## EXERCISE GOAL
In the rows below, change every "agreed form" to "standard format" and write the rows out again with nothing else altered, leaving out the pictures.

## PROVIDED RECORDS
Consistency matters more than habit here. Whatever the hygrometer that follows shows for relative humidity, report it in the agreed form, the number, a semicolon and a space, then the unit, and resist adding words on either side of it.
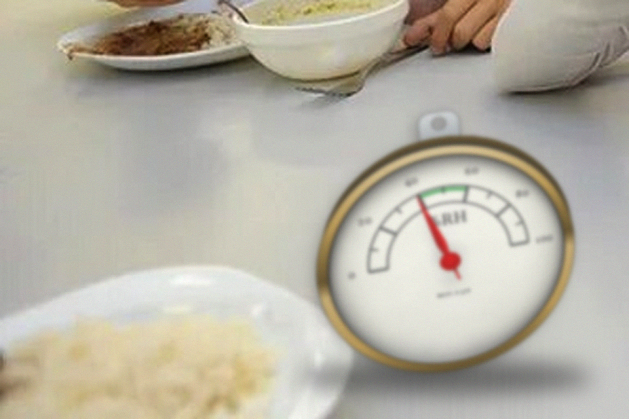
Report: 40; %
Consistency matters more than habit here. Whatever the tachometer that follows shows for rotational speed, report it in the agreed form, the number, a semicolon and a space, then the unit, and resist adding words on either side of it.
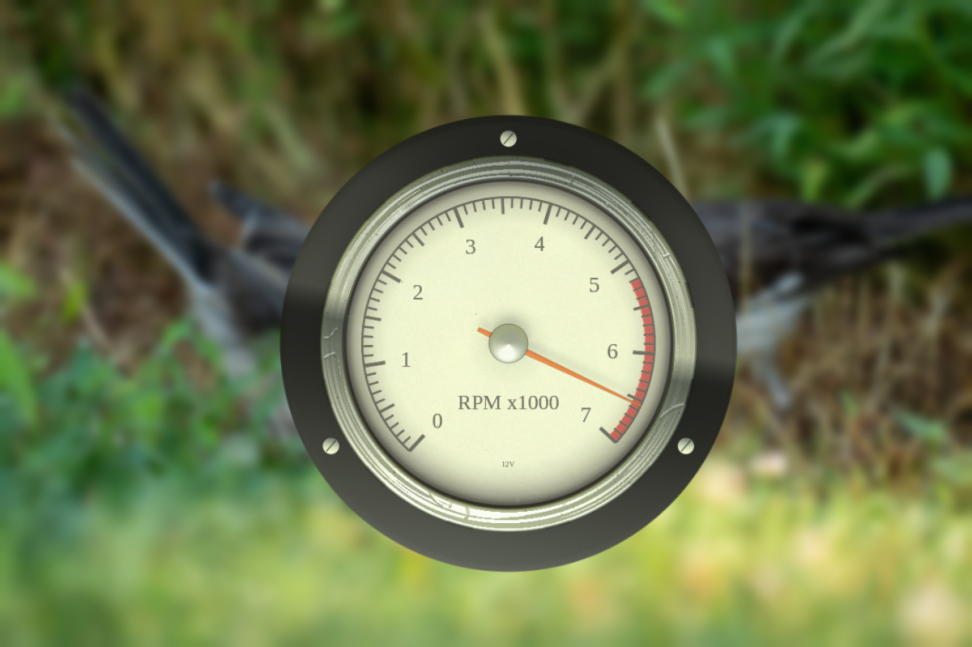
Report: 6550; rpm
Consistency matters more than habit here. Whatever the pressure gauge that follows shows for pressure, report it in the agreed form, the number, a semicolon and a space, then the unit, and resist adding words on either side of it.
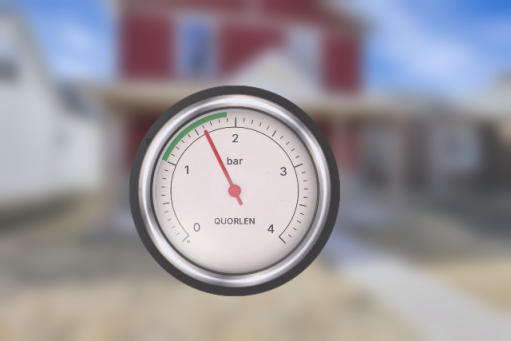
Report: 1.6; bar
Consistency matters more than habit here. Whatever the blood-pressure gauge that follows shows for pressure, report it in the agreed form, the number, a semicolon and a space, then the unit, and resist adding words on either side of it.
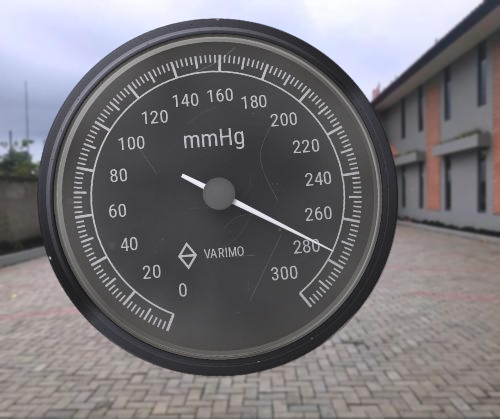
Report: 276; mmHg
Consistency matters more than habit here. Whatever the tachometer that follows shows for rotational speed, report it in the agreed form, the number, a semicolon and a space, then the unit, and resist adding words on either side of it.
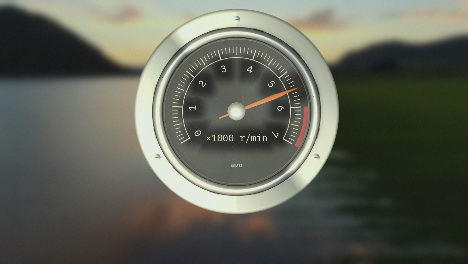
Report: 5500; rpm
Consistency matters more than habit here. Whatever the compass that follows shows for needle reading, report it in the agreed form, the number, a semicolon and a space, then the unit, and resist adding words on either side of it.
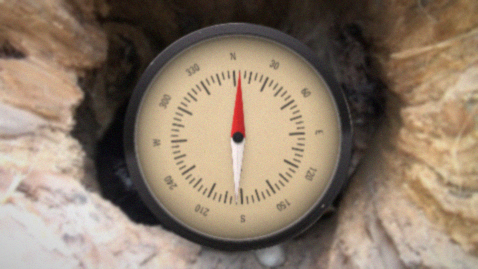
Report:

## RESPONSE BOX
Consistency matters more than habit here. Whatever the hygrometer that follows shows for relative humidity, report it in the standard format, the number, a semicolon and a space, then the unit, and resist adding words on either side of it.
Report: 40; %
Consistency matters more than habit here. Whatever the tachometer that follows shows for rotational speed, report it in the standard format, the number, a semicolon and a space, then the unit, and resist adding words on either side of it.
Report: 6550; rpm
Consistency matters more than habit here. Whatever the pressure gauge that follows shows for pressure, report it in the standard format, the number, a semicolon and a space, then the unit, and resist adding words on either side of it.
Report: 1.6; bar
Consistency matters more than habit here. Whatever the blood-pressure gauge that follows shows for pressure, report it in the standard format, the number, a semicolon and a space, then the unit, and resist adding words on either side of it.
Report: 276; mmHg
Consistency matters more than habit here. Whatever the tachometer that follows shows for rotational speed, report it in the standard format, the number, a semicolon and a space, then the unit, and resist adding words on either side of it.
Report: 5500; rpm
Consistency matters more than habit here. Whatever the compass that follows shows for needle reading, report it in the standard format, the number, a semicolon and a space, then the unit, and resist adding words on either side of it.
Report:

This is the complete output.